Bahkan ada yang dengan kesal mengatakan bahwa, "Sudah bau tanah baru insaf, kemarin kemana aja!"
Beberapa minggu kemudian ada yang menawar papitra-ku. Kupikir sejenak untuk menjualnya, kuputuskan untuk tidak menjual. Aku baru ingat kalau masih ada uang di rekening atas nama, segera kuambil semua, dan membawa surat kempemilikan ruko menuju ke perusahaan yang mengelola kawasan ruko tadi. Kuberikan uang dan surat tadi secara hibah dan meminta untuk tidak diperjual belikan, dan memintanya untuk membuatkan tempat ibadah, karena belum lama ini tempat ibadah yang terdekat dari situ digusur untuk pembangunan apartemen tingkat international dan lapangan golf mini.

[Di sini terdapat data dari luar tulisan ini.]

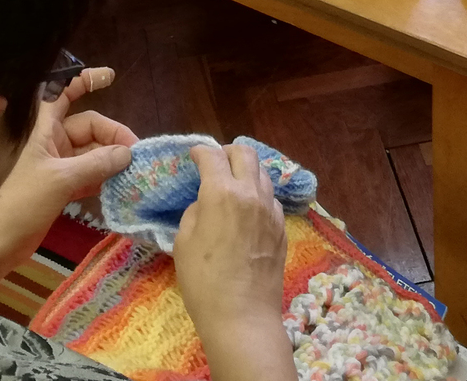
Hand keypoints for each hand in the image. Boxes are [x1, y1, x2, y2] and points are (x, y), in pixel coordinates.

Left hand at [13, 67, 136, 205]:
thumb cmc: (22, 203)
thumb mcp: (61, 180)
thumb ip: (96, 164)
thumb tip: (129, 152)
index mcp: (42, 129)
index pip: (62, 93)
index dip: (83, 80)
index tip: (111, 77)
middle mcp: (51, 141)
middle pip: (88, 126)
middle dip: (112, 136)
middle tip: (136, 155)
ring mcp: (57, 164)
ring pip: (92, 151)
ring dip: (112, 159)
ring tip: (135, 171)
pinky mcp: (62, 186)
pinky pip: (90, 172)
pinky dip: (105, 177)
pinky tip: (122, 185)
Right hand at [176, 142, 294, 379]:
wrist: (242, 315)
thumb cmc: (203, 281)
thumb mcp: (184, 242)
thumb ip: (196, 211)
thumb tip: (207, 202)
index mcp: (222, 193)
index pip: (212, 156)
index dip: (200, 151)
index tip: (193, 155)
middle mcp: (251, 193)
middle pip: (245, 153)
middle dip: (228, 152)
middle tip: (215, 163)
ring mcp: (271, 210)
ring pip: (263, 174)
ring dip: (246, 171)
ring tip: (233, 184)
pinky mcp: (281, 227)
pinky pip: (270, 199)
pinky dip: (258, 195)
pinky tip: (248, 210)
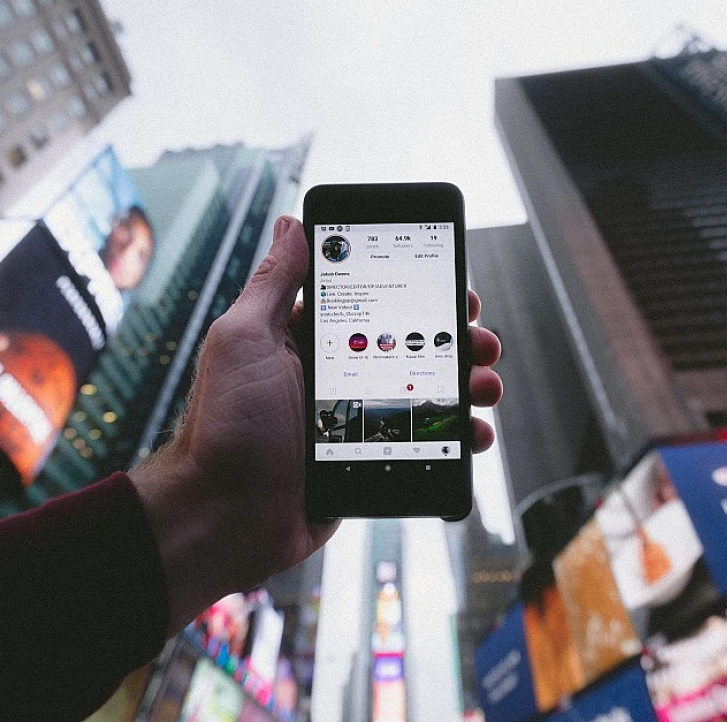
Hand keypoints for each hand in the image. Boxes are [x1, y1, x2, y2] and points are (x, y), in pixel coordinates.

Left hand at [131, 215, 501, 633]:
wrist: (224, 517)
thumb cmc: (226, 425)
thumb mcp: (245, 339)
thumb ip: (274, 283)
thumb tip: (293, 224)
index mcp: (310, 340)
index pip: (377, 304)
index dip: (420, 293)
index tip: (453, 288)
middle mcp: (338, 375)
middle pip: (412, 346)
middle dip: (455, 339)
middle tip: (481, 340)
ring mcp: (358, 418)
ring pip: (426, 392)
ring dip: (465, 384)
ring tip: (485, 385)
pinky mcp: (371, 458)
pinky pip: (424, 441)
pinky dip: (454, 437)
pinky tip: (474, 433)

Oh, Jakarta, kuburan untuk orang mati saja digusur untuk pembangunan Mall. Apalagi sarana ibadah untuk orang yang masih hidup. Aku pernah memperhatikan ratusan orang di kawasan ruko itu kesulitan bila melakukan ibadahnya di hari Jum'at, hingga masing-masing melakukannya di selembar koran di tengah jalan raya yang ditutup dua jalur, yang kadang tertiup angin sebelum mereka sujud, yang terkadang basah oleh hujan, guna menunaikan kewajiban.
Lebih baik terlambat dari pada tidak sama sekali. Ya Tuhan aku tidak pantas masuk ke surgamu, tetapi aku tidak kuat menahan siksamu di neraka.